Culture Test Methods
If no inhibition is observed, perform both:
4.1 Direct Agar Culture: Inoculate 0.2 mL of sample per agar plate, using at least 10 plates per sample. Incubate at 35–37°C under 5–10% CO2 or nitrogen gas with appropriate humidity.
4.2 Enrichment Culture: Inoculate 0.2 mL of sample into each of at least 10 tubes of both Liquid Media I and II (10 mL/tube). Incubate sealed tubes for ≥14 days. On days 5–7 and the final day, transfer 0.2 mL into fresh medium and continue culture. If turbidity or color change occurs, dilute 10-fold and subculture 0.1 mL onto at least 2 agar plates per dilution.
4.3 Membrane Filtration: For samples with strong inhibitory activity, filter through 0.1 μm membrane, wash, and culture the membrane in 100 mL of both Media I and II. Follow the same enrichment culture procedure as above.
Observation
Monitor liquid media for color change. For agar plates, observe for colony formation on days 7 and 14. Use Diene's stain for questionable colonies.
Judgement
If no mycoplasma growth is observed in any of the above tests, the sample passes.
B. Indicator Cell Nuclear Staining Method Inoculate the sample into indicator cells. After culturing, stain the cells with a fluorescent nucleic acid dye and examine under a microscope. Detect presence of mycoplasma nucleic acid outside host nuclei.
If the sample or virus suspension is cytotoxic, neutralize it first. Test for any mycoplasma inhibitory activity, including from added neutralizing agents.
Validation of Method: Before testing, verify with Mycoplasma hyorhinis (ATCC 29052/17981 or equivalent) and Mycoplasma orale (ATCC 23714 or equivalent) at ≤100 CFU using the same indicator cells (e.g., Vero) under antimicrobial-free conditions. Detection of both indicates suitability.
Testing Procedure:
2.1 Seed indicator cells (e.g., Vero or equivalent) at 1×10⁴ cells/mL on coverslips in dishes and culture at 35–38°C with 5% CO2 for 1 day.
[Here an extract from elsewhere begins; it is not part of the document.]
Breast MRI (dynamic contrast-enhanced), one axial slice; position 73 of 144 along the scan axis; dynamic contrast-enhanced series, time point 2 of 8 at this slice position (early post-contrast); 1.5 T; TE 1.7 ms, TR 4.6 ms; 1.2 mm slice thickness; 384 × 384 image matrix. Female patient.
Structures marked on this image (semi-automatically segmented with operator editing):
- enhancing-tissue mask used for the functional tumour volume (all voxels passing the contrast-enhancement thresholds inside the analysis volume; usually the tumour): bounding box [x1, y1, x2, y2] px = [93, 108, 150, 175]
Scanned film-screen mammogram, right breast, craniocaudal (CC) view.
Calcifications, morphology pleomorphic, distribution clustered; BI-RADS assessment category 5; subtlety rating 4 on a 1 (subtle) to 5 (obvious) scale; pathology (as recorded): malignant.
2.2 Inoculate culture supernatant as the test sample. Include negative control and positive controls (as above). Culture for 3–6 days until cells reach 50% confluency.
2.3 Fix coverslips with 3:1 methanol/acetic acid, dry, stain with a fluorescent dye (e.g., bisbenzamide), rinse, dry, and mount for observation under a fluorescence microscope (400–600x or greater).
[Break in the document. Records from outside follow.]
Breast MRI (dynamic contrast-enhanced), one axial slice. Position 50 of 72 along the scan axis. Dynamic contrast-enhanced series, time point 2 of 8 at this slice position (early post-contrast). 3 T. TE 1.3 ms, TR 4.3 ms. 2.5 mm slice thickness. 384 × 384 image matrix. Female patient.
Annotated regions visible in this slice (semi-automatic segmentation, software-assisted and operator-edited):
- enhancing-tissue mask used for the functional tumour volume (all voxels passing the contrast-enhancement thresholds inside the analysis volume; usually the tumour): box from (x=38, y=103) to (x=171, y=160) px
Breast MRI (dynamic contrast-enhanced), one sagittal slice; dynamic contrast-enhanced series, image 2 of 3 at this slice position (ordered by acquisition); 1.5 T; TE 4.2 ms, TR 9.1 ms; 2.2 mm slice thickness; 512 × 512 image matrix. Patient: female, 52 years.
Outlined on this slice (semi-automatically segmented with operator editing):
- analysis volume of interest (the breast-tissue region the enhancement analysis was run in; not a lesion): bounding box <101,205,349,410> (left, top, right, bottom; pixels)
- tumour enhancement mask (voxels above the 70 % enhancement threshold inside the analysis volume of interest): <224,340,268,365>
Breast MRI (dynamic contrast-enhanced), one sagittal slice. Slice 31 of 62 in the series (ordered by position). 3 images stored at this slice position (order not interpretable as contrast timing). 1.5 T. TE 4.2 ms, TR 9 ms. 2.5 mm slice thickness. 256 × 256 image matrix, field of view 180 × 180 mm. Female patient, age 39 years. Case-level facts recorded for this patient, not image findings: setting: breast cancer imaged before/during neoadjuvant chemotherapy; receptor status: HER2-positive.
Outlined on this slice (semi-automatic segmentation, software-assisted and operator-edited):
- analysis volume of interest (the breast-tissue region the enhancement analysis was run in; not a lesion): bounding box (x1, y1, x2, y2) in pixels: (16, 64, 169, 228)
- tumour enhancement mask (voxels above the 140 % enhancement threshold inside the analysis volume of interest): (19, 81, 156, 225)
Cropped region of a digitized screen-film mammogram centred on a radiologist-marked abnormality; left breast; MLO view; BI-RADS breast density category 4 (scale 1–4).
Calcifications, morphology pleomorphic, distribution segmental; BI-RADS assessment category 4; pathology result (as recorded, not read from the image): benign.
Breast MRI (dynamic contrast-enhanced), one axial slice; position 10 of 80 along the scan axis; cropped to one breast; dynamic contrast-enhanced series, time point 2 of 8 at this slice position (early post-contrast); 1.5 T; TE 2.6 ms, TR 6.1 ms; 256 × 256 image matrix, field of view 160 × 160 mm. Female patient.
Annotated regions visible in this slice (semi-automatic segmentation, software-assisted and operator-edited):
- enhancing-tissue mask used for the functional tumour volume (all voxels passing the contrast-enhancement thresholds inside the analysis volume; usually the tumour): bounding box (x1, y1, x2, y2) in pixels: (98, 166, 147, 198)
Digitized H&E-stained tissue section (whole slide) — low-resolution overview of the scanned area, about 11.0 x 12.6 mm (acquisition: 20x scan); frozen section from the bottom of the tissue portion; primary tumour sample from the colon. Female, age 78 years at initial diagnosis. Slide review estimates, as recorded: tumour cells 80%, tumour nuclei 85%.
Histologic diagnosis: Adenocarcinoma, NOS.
Observation and Evaluation:
In negative control: only host nuclei fluoresce.
In positive control: scattered fluorescent dots indicate mycoplasma nucleic acid.
In test: if no such dots are observed, the sample passes.
C. Nucleic Acid Amplification Test (NAT) This method amplifies and detects nucleic acid specific to the class Mollicutes, including Mycoplasma, Ureaplasma, Spiroplasma, and Acholeplasma. Primers and probes must be specific and conserved across multiple species of Mollicutes, and must not cross-react with other bacteria (e.g., Clostridium, Lactobacillus) or host cell DNA.
Evaluate detection limit by testing serial 10-fold dilutions of known CFU or gene copy numbers. Use multiple Mollicutes species or strains (e.g., Mycoplasma hyorhinis ATCC 29052/17981 or equivalent, and Acholeplasma) as positive controls. Test should also evaluate matrix effects of sample on NAT. If no amplification is detected, the sample passes.